I. EL CAPITÁN ROQUEFINNETTE
Cierto día de Cuaresma, el 22 de marzo del año de gracia de 1718,
un joven caballero de arrogante apariencia, de unos veintiséis o
veintiocho años de edad, se encontraba hacia las ocho de la mañana en el
extremo del Pont Neuf que desemboca en el muelle de L’École, montado en
un bonito caballo español.
Después de media hora de espera, durante la que estuvo interrogando
con la mirada el reloj de la Samaritaine, sus ojos se posaron con
satisfacción en un individuo que venía de la plaza Dauphine.
Era éste un mocetón de un metro ochenta de estatura, vestido mitad
burgués, mitad militar. Iba armado con una larga espada puesta en su
vaina, y tocado con un sombrero que en otro tiempo debió de llevar el
adorno de una pluma y de un galón, y que sin duda, en recuerdo de su
pasada belleza, su dueño llevaba inclinado sobre la oreja izquierda.
Había en su figura, en su andar, en su porte, en todo su aspecto, tal
aire de insolente indiferencia, que al verle el caballero no pudo
contener una sonrisa, mientras murmuraba entre dientes:
—¡He aquí lo que busco!
El joven arrogante se dirigió al desconocido, quien viendo que el
otro se le aproximaba, se detuvo frente a la Samaritaine, adelantó su
pie derecho y llevó sus manos, una a la espada y la otra al bigote.
Como el hombre había previsto, el joven señor frenó su caballo frente a él, y saludándole dijo:
—Creo adivinar en vuestro aire y en vuestra presencia que sois gentilhombre, ¿me equivoco?

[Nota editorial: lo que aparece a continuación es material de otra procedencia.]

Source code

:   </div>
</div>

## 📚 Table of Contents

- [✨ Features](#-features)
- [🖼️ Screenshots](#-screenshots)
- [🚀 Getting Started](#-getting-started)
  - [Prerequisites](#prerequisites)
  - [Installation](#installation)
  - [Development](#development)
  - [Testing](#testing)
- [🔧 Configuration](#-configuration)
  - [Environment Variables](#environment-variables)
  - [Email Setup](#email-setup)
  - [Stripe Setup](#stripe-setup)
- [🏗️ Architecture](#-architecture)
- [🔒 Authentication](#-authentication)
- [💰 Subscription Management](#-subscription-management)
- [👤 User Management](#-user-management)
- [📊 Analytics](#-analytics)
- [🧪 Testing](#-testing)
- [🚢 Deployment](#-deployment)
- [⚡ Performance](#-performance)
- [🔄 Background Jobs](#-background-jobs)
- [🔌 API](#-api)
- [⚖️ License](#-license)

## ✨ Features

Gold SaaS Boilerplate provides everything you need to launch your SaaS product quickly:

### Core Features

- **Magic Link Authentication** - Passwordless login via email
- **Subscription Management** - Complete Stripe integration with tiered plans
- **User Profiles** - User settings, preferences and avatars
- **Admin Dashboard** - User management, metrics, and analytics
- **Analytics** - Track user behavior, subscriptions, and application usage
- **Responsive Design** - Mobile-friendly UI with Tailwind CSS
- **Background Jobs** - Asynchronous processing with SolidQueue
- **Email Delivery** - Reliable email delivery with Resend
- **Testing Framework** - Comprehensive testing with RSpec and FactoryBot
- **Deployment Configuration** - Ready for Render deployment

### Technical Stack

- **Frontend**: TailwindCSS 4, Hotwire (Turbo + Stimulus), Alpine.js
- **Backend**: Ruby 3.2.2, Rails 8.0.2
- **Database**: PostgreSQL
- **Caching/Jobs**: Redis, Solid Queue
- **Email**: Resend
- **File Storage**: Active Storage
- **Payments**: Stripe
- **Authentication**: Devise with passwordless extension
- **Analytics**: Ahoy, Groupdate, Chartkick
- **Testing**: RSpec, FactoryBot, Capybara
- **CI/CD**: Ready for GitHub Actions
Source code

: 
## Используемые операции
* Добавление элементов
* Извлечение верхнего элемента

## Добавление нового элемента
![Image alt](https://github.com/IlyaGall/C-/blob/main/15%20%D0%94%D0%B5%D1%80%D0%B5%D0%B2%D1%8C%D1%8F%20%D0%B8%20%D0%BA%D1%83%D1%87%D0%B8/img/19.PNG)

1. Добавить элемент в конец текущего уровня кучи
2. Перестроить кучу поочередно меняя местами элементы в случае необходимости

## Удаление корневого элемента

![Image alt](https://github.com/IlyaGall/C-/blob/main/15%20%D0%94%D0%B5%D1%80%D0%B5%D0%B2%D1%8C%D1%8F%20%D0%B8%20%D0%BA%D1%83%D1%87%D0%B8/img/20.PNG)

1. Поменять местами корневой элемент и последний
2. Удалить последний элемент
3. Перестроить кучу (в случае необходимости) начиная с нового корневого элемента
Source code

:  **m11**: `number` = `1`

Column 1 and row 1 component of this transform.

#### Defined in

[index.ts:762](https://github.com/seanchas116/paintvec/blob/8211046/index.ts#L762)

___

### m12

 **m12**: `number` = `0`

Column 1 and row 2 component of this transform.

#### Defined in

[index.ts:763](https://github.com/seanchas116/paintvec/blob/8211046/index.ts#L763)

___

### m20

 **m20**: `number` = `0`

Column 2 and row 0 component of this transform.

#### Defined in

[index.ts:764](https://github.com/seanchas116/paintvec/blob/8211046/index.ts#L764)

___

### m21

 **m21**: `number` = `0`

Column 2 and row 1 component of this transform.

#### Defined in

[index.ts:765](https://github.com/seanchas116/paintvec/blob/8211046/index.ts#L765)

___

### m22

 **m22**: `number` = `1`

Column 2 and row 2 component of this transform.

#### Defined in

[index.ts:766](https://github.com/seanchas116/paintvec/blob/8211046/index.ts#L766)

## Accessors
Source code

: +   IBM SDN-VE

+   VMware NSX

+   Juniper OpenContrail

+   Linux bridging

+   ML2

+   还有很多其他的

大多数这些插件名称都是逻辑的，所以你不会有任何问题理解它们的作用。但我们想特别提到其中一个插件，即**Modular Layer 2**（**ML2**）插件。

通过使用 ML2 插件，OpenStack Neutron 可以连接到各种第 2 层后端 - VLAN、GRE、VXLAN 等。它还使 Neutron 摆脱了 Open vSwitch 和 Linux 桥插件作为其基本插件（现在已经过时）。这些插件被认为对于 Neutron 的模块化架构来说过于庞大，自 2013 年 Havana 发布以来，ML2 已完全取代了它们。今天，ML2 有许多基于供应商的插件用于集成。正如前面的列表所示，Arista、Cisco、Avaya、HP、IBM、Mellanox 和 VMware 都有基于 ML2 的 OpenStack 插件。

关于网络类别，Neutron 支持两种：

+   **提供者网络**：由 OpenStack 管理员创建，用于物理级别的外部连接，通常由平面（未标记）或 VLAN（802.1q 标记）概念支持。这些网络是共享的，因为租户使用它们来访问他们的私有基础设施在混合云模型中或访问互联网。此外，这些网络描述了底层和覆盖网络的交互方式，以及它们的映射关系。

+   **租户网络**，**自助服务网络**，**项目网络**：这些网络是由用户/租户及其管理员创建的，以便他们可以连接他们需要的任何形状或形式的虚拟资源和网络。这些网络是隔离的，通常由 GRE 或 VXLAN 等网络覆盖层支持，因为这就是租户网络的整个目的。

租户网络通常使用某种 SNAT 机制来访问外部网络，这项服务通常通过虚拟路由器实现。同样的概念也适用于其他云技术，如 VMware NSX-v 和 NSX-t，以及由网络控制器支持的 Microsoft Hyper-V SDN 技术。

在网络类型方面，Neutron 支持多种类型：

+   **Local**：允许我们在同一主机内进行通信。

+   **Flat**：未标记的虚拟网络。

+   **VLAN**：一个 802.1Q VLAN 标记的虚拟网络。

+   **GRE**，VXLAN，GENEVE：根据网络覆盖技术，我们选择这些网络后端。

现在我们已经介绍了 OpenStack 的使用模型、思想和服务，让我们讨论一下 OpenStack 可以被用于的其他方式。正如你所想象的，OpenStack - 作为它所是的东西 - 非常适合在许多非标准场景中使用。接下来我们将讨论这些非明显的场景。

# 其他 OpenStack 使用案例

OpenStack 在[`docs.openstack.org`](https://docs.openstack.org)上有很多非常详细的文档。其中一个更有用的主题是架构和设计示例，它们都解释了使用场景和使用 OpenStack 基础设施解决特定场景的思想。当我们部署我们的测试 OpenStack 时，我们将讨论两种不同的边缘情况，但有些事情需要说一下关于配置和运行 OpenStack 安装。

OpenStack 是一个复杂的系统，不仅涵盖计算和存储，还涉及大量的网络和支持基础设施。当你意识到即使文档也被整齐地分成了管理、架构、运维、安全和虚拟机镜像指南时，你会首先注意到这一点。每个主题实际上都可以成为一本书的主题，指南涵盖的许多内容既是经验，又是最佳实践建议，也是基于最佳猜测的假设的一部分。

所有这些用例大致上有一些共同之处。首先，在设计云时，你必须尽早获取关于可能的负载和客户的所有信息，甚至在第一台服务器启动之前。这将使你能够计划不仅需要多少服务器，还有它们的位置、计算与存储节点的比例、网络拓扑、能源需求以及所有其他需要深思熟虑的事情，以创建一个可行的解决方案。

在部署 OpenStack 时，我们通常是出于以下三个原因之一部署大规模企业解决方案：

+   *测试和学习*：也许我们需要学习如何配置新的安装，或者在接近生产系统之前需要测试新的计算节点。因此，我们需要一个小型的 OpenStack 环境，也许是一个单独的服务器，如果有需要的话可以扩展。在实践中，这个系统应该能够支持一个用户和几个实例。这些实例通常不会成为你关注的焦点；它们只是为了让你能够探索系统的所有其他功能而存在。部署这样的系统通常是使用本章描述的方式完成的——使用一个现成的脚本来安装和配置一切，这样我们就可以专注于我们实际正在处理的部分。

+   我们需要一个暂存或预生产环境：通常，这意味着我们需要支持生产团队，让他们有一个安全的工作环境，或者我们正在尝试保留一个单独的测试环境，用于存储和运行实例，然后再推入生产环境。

—¡Demonios, no! Estoy convencido de que mi aire y mi aspecto hablan
por mí, y si queréis darme el tratamiento que me corresponde llamadme
capitán.
—Encantado de que seáis hombre de armas, señor; tengo la certeza de que sois incapaz de dejar en un apuro a un caballero.
El capitán preguntó:
—¿Con quién tengo el honor de hablar, y qué puedo hacer por vos?